А все же в то время очень мне было Розанова жалко.

2
В чужом монастыре

Я не пишу дифирамба Розанову. Не говоря о том, что – «Никакой человек не достоин похвалы; всякий человек достоин только жалости» – есть ли смысл хвалить (или порицать) Розанова? Есть ли хоть интерес? Ни малейшего. Важно одно: понять, проследить, определить Розанова как редчайшее явление, собственным законам подвластное и живущее в среде людской. Понять ценность этого говорящего явления, т. е. понять, что оно, такое, как есть, может дать нам или что можем мы от него взять. Но непременно такое, как есть.

«Иду! Иду! Иду! Иду!..

И где кончается мой путь – не знаю.

И не интересуюсь. Что-то стихийное, а не человеческое. Скорее „несет“, а не иду. Ноги волочатся. И срывает меня с каждого места, где стоял».

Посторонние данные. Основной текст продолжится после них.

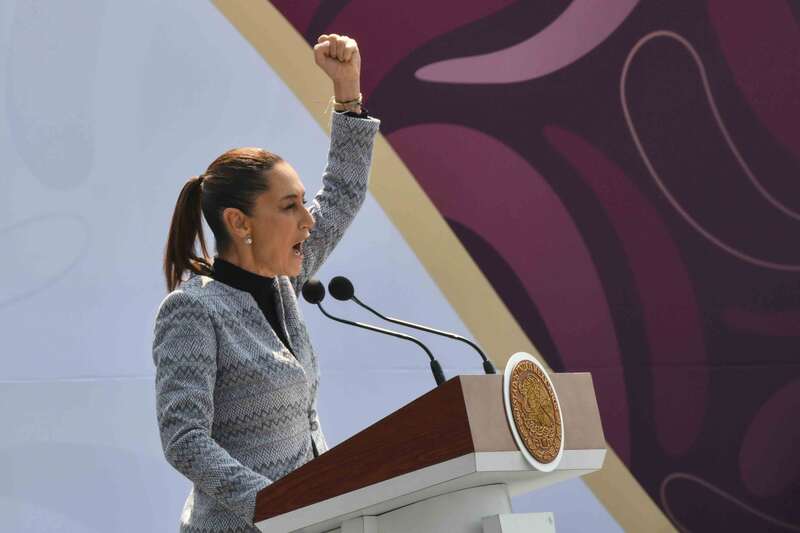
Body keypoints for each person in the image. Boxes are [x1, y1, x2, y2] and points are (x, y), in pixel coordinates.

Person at [152, 34, 379, 532]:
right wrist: (282, 501)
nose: (309, 220)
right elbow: (184, 439)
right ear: (239, 223)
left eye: (302, 202)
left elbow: (341, 194)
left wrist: (347, 92)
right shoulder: (193, 310)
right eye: (289, 206)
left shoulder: (282, 285)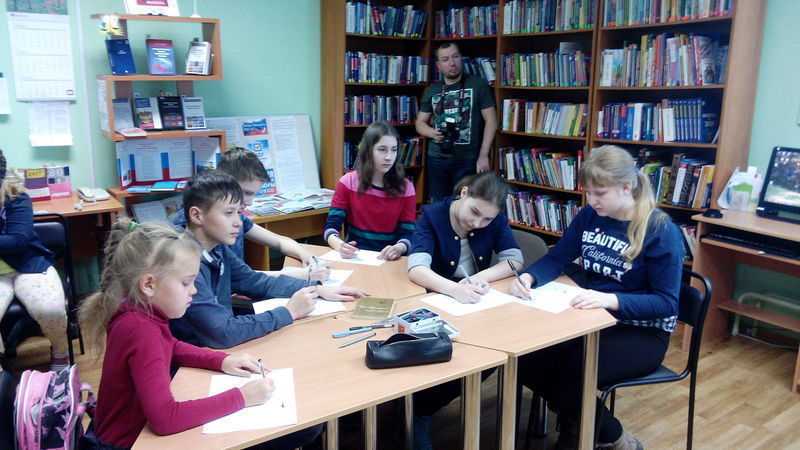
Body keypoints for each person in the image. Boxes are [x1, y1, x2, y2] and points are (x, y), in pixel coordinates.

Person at [78, 220, 321, 449]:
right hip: (130, 444)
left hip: (127, 436)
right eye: (186, 283)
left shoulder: (138, 313)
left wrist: (222, 360)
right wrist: (242, 397)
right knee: (303, 431)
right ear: (149, 285)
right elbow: (165, 419)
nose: (194, 290)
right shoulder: (140, 329)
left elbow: (170, 345)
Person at [510, 145, 684, 450]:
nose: (591, 200)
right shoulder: (591, 215)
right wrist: (529, 277)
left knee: (570, 372)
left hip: (641, 332)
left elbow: (666, 303)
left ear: (626, 187)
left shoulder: (660, 230)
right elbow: (559, 257)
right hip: (591, 319)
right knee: (527, 358)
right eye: (588, 192)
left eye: (599, 193)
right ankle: (582, 428)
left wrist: (609, 299)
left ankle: (613, 439)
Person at [171, 170, 368, 349]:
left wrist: (316, 289)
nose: (238, 222)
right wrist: (288, 312)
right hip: (192, 359)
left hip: (217, 348)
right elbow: (223, 333)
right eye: (229, 213)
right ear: (197, 215)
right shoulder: (183, 263)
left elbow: (254, 281)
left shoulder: (216, 246)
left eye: (239, 212)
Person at [407, 171, 523, 449]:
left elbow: (514, 260)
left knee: (489, 355)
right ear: (464, 193)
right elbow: (417, 268)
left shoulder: (493, 217)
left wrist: (481, 278)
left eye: (487, 220)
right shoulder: (433, 214)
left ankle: (421, 407)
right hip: (438, 301)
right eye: (475, 213)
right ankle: (416, 411)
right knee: (443, 353)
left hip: (475, 304)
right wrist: (453, 289)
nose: (478, 223)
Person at [175, 146, 330, 282]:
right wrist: (302, 275)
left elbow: (279, 241)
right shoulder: (195, 223)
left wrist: (307, 256)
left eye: (253, 194)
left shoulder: (236, 218)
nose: (249, 202)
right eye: (246, 193)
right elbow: (238, 278)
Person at [0, 149, 69, 371]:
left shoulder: (16, 197)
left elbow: (18, 241)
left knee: (52, 310)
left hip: (28, 265)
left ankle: (60, 350)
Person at [415, 41, 498, 202]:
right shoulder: (433, 90)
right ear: (438, 66)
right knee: (440, 205)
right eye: (445, 59)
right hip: (437, 157)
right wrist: (433, 133)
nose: (452, 63)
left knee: (464, 205)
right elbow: (420, 123)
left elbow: (491, 121)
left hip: (468, 159)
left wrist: (483, 156)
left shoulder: (477, 85)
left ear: (461, 58)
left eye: (455, 57)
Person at [324, 121, 417, 260]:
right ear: (368, 150)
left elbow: (408, 234)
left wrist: (399, 248)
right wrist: (340, 245)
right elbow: (331, 228)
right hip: (357, 256)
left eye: (394, 150)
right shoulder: (348, 182)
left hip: (390, 260)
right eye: (382, 149)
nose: (389, 157)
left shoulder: (406, 187)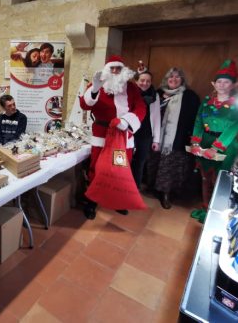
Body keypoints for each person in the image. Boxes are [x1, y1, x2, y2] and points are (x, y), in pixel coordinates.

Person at [79, 55, 146, 219]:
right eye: (112, 68)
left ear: (124, 71)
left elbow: (141, 107)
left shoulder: (131, 88)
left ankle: (117, 200)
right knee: (96, 168)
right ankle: (91, 201)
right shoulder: (97, 84)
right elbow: (84, 105)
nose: (115, 71)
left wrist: (126, 121)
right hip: (101, 136)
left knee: (120, 169)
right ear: (106, 69)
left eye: (119, 68)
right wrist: (94, 89)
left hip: (123, 137)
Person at [190, 60, 238, 219]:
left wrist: (216, 148)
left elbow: (234, 126)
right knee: (204, 177)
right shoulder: (206, 101)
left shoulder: (236, 103)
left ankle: (215, 213)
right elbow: (198, 120)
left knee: (218, 179)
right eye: (219, 81)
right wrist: (196, 141)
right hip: (204, 142)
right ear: (214, 83)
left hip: (226, 145)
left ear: (233, 85)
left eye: (226, 82)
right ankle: (205, 208)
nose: (222, 85)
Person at [146, 67, 200, 209]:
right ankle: (153, 188)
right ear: (166, 79)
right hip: (156, 137)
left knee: (169, 168)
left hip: (176, 139)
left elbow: (195, 119)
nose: (174, 79)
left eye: (177, 77)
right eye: (171, 77)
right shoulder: (157, 93)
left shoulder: (190, 96)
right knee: (154, 164)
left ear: (182, 80)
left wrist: (192, 138)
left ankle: (166, 194)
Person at [131, 70, 161, 189]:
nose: (145, 83)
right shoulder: (130, 93)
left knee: (140, 162)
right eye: (142, 80)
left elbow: (157, 117)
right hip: (131, 132)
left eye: (148, 81)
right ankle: (124, 187)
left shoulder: (155, 95)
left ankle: (135, 188)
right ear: (136, 81)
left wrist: (156, 140)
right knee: (127, 160)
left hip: (146, 133)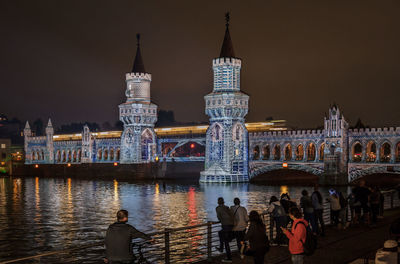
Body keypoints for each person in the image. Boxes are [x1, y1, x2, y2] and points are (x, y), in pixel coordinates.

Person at [216, 197, 234, 263]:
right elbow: (231, 215)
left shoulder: (218, 208)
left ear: (218, 202)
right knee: (220, 233)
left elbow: (219, 218)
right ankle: (221, 248)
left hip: (226, 226)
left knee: (226, 242)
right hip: (232, 225)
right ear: (223, 202)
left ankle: (229, 258)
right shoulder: (227, 207)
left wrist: (222, 220)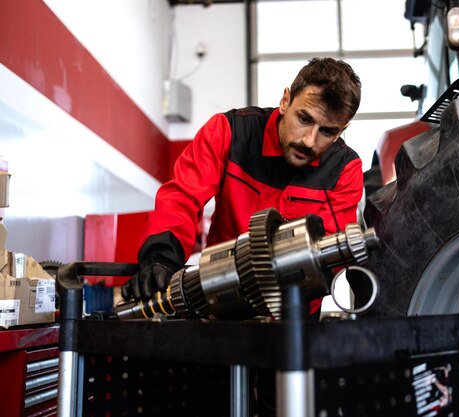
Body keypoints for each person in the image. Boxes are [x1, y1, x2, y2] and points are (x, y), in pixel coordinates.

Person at [121, 56, 363, 416]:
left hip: (291, 325)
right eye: (304, 119)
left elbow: (326, 255)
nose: (310, 141)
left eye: (328, 131)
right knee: (210, 404)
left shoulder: (344, 170)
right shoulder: (230, 132)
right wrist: (160, 256)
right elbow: (182, 197)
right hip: (219, 309)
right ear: (285, 101)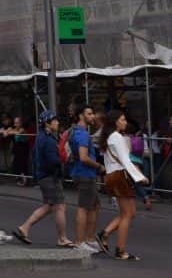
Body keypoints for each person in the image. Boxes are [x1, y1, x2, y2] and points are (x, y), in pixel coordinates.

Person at [12, 110, 73, 248]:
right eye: (55, 120)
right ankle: (62, 238)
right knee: (59, 207)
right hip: (50, 176)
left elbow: (34, 156)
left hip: (43, 176)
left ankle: (25, 227)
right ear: (47, 123)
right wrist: (65, 160)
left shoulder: (41, 137)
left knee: (49, 206)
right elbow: (53, 160)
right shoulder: (49, 139)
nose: (57, 122)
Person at [96, 110, 148, 260]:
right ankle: (120, 250)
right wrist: (139, 177)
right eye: (123, 119)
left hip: (113, 176)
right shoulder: (117, 137)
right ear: (115, 122)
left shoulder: (109, 137)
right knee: (127, 214)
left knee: (130, 213)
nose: (125, 122)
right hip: (120, 176)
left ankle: (104, 234)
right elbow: (125, 160)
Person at [70, 107, 102, 253]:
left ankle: (89, 239)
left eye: (92, 113)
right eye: (89, 113)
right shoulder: (82, 134)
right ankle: (79, 242)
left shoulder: (77, 132)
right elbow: (83, 157)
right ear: (81, 116)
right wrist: (99, 166)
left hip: (85, 173)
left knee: (94, 206)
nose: (92, 116)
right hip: (85, 173)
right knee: (84, 207)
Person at [10, 116, 31, 186]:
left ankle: (25, 180)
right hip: (17, 149)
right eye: (15, 123)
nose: (15, 125)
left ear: (21, 123)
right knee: (16, 164)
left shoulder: (23, 130)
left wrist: (11, 132)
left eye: (17, 123)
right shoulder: (15, 129)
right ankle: (20, 178)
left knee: (23, 164)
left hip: (23, 149)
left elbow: (17, 135)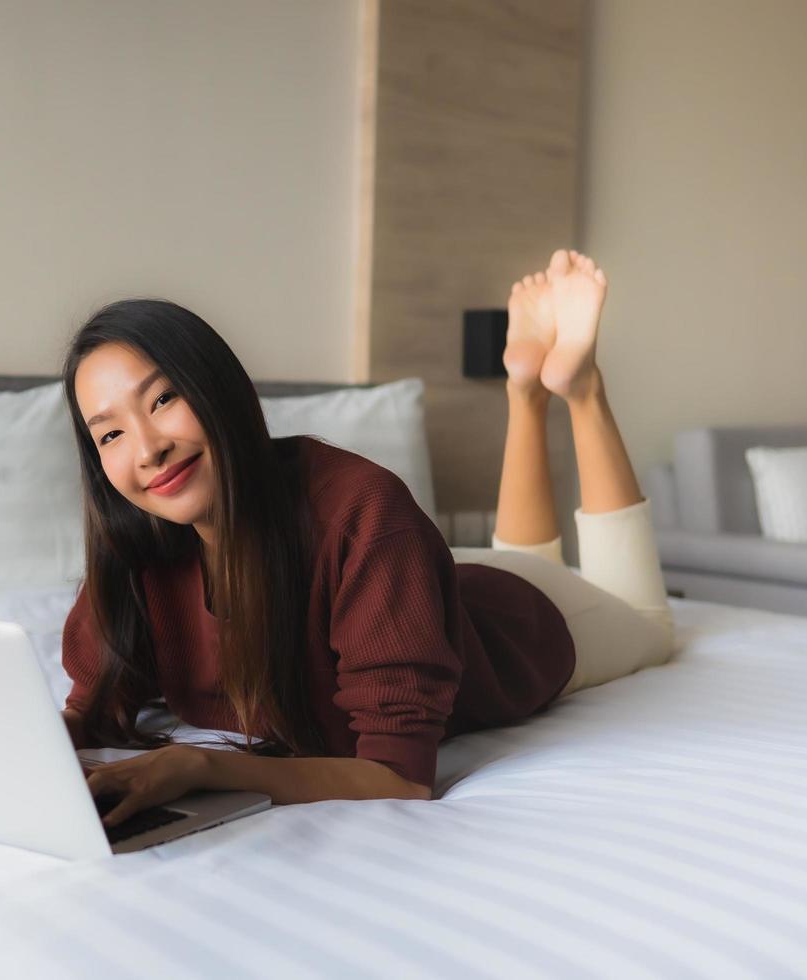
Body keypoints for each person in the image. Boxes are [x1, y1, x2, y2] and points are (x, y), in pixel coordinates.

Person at [58, 250, 676, 829]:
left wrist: (204, 766)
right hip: (421, 587)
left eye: (162, 398)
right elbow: (98, 700)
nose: (147, 449)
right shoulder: (136, 548)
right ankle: (525, 388)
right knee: (510, 553)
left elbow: (401, 780)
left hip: (528, 618)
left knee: (650, 626)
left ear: (224, 389)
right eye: (109, 435)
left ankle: (576, 388)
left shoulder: (364, 508)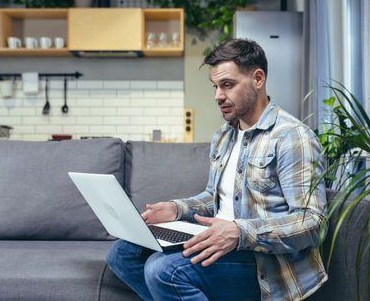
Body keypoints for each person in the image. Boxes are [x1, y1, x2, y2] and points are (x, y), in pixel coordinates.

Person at [107, 38, 328, 301]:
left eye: (227, 85)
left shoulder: (292, 137)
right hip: (222, 243)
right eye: (215, 86)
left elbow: (312, 223)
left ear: (258, 79)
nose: (218, 96)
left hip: (264, 262)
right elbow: (214, 197)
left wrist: (239, 231)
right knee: (122, 254)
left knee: (162, 270)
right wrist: (177, 209)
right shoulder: (224, 136)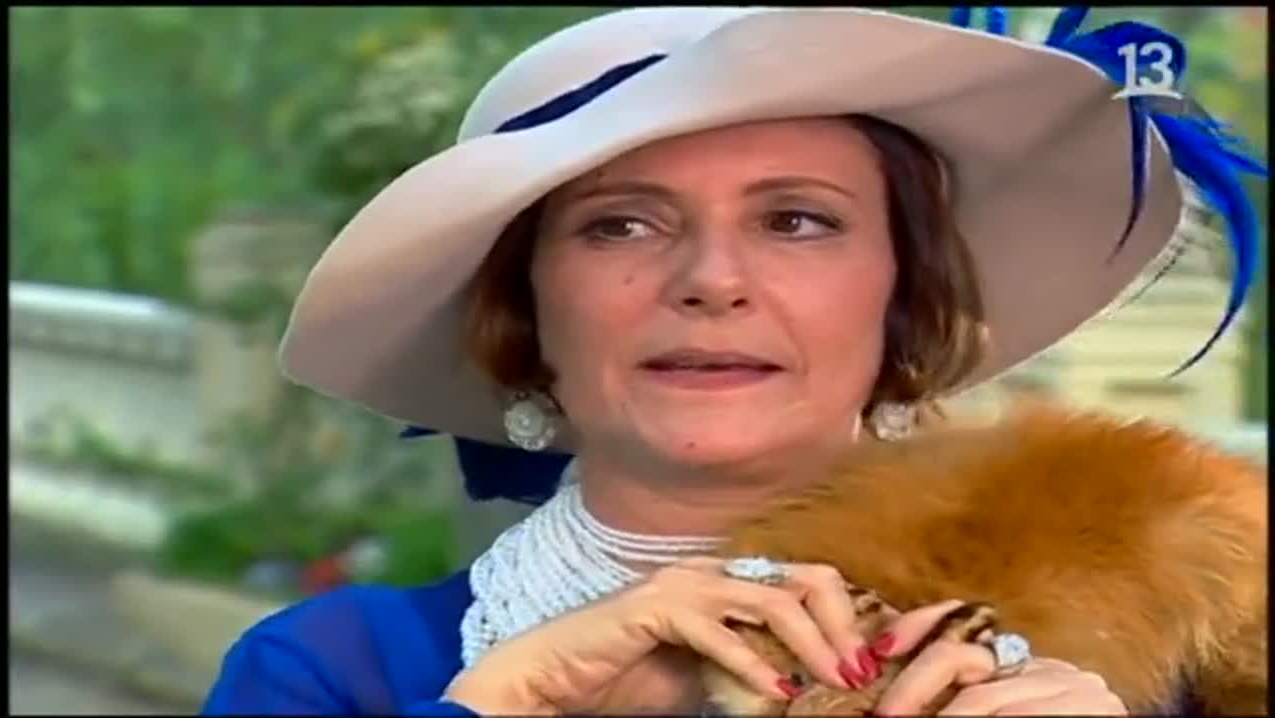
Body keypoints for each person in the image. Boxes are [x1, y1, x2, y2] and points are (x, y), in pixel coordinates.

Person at [202, 6, 1265, 716]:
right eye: (621, 225)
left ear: (904, 298)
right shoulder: (334, 672)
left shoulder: (1168, 622)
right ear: (523, 311)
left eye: (797, 221)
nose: (711, 280)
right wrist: (504, 702)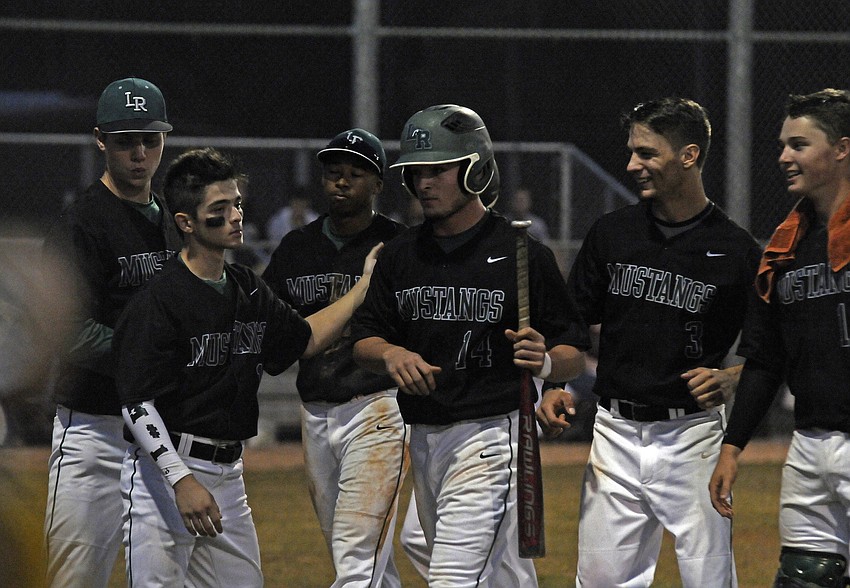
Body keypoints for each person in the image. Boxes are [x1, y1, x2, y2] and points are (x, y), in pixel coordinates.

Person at [111, 147, 381, 586]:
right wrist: (180, 481)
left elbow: (305, 339)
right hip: (164, 476)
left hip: (228, 476)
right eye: (219, 209)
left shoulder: (246, 288)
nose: (236, 215)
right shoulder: (159, 299)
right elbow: (136, 404)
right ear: (186, 223)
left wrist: (365, 285)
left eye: (236, 203)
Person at [351, 103, 589, 587]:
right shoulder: (402, 254)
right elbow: (363, 340)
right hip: (424, 436)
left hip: (489, 439)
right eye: (417, 173)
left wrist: (544, 363)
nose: (424, 184)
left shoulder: (522, 254)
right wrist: (392, 353)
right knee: (488, 572)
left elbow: (573, 355)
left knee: (454, 580)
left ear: (475, 168)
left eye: (438, 170)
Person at [538, 97, 761, 587]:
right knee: (599, 582)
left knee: (709, 581)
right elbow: (572, 330)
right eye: (632, 151)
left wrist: (732, 376)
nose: (631, 165)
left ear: (688, 155)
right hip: (614, 433)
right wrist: (554, 383)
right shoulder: (613, 233)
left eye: (646, 153)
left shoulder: (736, 249)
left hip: (693, 436)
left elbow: (778, 345)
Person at [42, 77, 181, 588]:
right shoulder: (81, 224)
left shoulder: (171, 220)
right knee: (76, 579)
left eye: (150, 139)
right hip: (93, 430)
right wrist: (139, 353)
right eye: (125, 141)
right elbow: (63, 328)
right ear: (101, 140)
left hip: (161, 431)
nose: (140, 153)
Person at [709, 88, 850, 587]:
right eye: (783, 145)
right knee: (805, 577)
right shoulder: (785, 248)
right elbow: (764, 358)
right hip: (810, 444)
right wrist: (733, 446)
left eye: (798, 145)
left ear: (841, 149)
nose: (783, 157)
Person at [261, 128, 409, 588]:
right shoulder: (296, 248)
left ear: (378, 184)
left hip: (377, 409)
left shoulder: (400, 246)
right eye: (333, 173)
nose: (341, 182)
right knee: (363, 561)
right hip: (316, 413)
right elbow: (272, 330)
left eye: (356, 174)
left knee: (356, 557)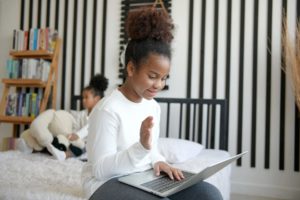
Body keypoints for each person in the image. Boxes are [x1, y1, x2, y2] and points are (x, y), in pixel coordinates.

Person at [81, 7, 223, 200]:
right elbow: (100, 170)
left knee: (209, 194)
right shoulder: (107, 109)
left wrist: (159, 161)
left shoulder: (153, 107)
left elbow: (152, 151)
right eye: (153, 76)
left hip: (142, 176)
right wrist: (141, 148)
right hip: (105, 183)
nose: (159, 85)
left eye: (164, 78)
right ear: (131, 68)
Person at [46, 74, 109, 160]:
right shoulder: (82, 114)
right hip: (81, 141)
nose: (83, 100)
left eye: (86, 97)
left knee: (83, 147)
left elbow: (90, 127)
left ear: (97, 99)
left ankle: (65, 154)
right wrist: (71, 135)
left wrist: (78, 135)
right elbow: (76, 126)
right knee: (66, 140)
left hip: (94, 143)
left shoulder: (101, 113)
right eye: (83, 97)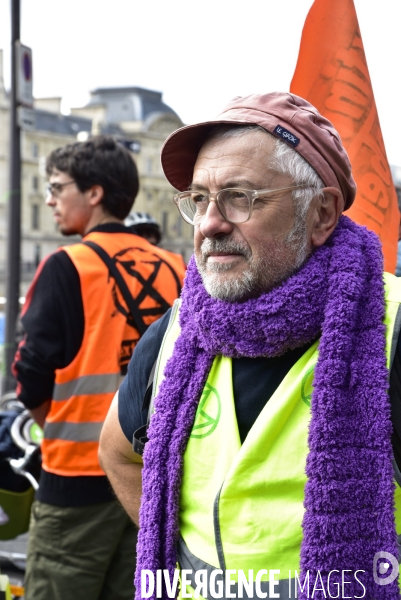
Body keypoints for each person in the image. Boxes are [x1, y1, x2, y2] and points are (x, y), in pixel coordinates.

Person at [98, 94, 401, 600]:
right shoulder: (177, 329)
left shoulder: (390, 329)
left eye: (240, 197)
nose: (210, 224)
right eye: (198, 199)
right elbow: (119, 453)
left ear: (321, 213)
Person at [12, 135, 186, 600]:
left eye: (57, 187)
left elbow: (29, 373)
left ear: (93, 193)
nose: (49, 200)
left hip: (76, 478)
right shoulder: (175, 268)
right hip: (152, 477)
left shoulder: (67, 265)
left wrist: (57, 424)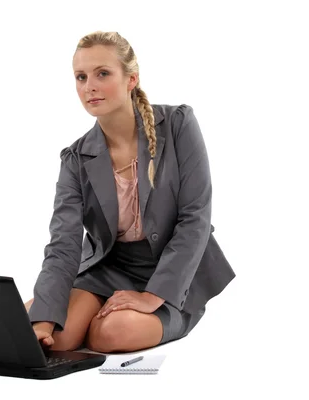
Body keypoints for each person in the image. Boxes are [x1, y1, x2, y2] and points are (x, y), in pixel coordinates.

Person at [24, 31, 236, 353]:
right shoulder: (75, 158)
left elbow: (195, 219)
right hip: (108, 271)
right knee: (55, 337)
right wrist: (43, 317)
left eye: (102, 73)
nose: (89, 86)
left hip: (175, 274)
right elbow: (63, 245)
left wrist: (152, 296)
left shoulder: (178, 124)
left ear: (131, 79)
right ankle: (51, 310)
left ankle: (103, 314)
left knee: (108, 334)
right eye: (81, 77)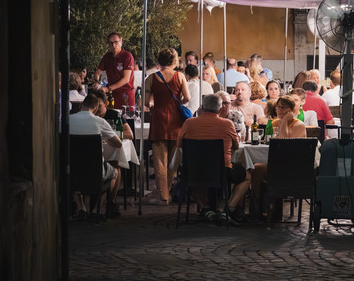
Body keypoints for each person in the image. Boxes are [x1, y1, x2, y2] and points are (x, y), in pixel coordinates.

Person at [177, 94, 250, 224]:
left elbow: (180, 144)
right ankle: (229, 208)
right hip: (222, 171)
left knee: (187, 177)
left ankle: (205, 209)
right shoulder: (227, 124)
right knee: (247, 175)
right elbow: (236, 145)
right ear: (220, 109)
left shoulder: (189, 123)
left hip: (195, 170)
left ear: (202, 107)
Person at [143, 48, 191, 205]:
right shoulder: (180, 76)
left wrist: (153, 106)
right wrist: (178, 102)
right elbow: (187, 98)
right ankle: (168, 190)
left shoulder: (151, 78)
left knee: (159, 160)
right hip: (176, 120)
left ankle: (163, 195)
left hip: (158, 119)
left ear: (159, 60)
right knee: (172, 160)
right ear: (174, 61)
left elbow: (145, 102)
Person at [248, 96, 306, 221]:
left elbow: (285, 144)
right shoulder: (274, 122)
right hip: (275, 162)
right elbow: (267, 139)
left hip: (291, 166)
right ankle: (257, 207)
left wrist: (284, 122)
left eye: (283, 107)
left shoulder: (298, 125)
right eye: (278, 107)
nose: (279, 110)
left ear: (291, 110)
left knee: (258, 169)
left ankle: (266, 208)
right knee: (255, 169)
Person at [68, 94, 124, 219]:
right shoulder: (100, 121)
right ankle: (95, 210)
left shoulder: (68, 120)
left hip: (71, 169)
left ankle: (81, 207)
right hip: (94, 170)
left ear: (82, 105)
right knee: (114, 172)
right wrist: (105, 138)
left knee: (75, 169)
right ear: (95, 108)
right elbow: (118, 143)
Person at [94, 32, 136, 109]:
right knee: (111, 115)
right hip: (112, 95)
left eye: (116, 42)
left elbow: (126, 79)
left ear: (121, 42)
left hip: (125, 95)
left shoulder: (127, 56)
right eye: (111, 43)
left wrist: (107, 88)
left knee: (127, 116)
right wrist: (96, 82)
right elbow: (97, 72)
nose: (113, 45)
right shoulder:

Где уж тут «человеческое»!

Надо, однако, сознаться, что понять это чрезвычайно трудно. Так трудно, что и мы, знавшие его, мгновениями видевшие, что он не идет в ряду других людей, а «несет» его около них, – и мы забывали это, слепли, начинали считаться с ним, как с обычным человеком.

Может быть, и нельзя иначе, – нельзя было иначе тогда. Ведь все-таки он имел вид обыкновенного человека, ходил на двух ногах, носил галстух и серые брюки, имел детей, дар слова… и какой дар! Может быть, потому, что он, с этим даром, не ограниченный никакими человеческими законами, жил среди нас, где эти законы действуют, мы даже права не имели не охранять их от него? Всякое человеческое общество – монастырь. Для Розанова – чужой монастырь (всякое!). Он в него пришел… со своим уставом. Может ли монастырь позволить одному-единственному монаху жить по его собственному уставу? «Оставьте меня в покое». «Да, но и ты оставь нас в покое, уходи».

«Я еще не такой подлец, чтобы думать о морали», – говорит Розанов и начинает писать двумя руками: в «Новом времени» одно, – в «Русском слове», под прозрачным и не скрывающимся псевдонимом, – другое.

Обеими руками он пишет искренно (как всегда), от всей махровой души своей.

Он прав.

Но совершенно прав и П. Б. Струве, печатая в «Русской мысли» рядом параллельные (полярные) статьи Розанова и обвиняя его в «двурушничестве».

Однако я забегаю вперед.

Возвратясь в Петербург, мы нашли Розанова с виду совершенно таким же, каким оставили. Таким же суетливым, интимничающим, полушепотным говорком болтающим то о важном, то о мелочах. Лишь приглядываясь, можно было заметить, что он еще больше размахровился, все в нем торчит во все стороны, противоречия еще подчеркнулись.

Впрочем, особенно приглядываться не было случая: Розанова мы стали видеть не часто. Вышло это само собою. С ним и вообще-то никогда ничего нельзя было вместе делать, а тут почувствовалось, что и нечего делать.

В Петербурге же, после «половинной» революции, многие вообразили, что можно что-то «делать», – во всяком случае, тянулись к активности.

О Розанове ходило тогда много слухов, вернее – сплетен, о разных его прошлых «винах», которыми мы не интересовались. Да и мало верили: жена все еще была сильно больна, и в Розанове, хотя он об этом не говорил, очень чувствовалась боль смертная и забота.

Раз как-то забежал к нам летом, по дороге на вокзал (жил тогда на даче, в Луге, кажется).

Торопливый, с пакетами, в коричневой крылатке. Но хоть и спешил – остался, разговорился. Так в крылатке и бегал нервно по комнате, блестя очками.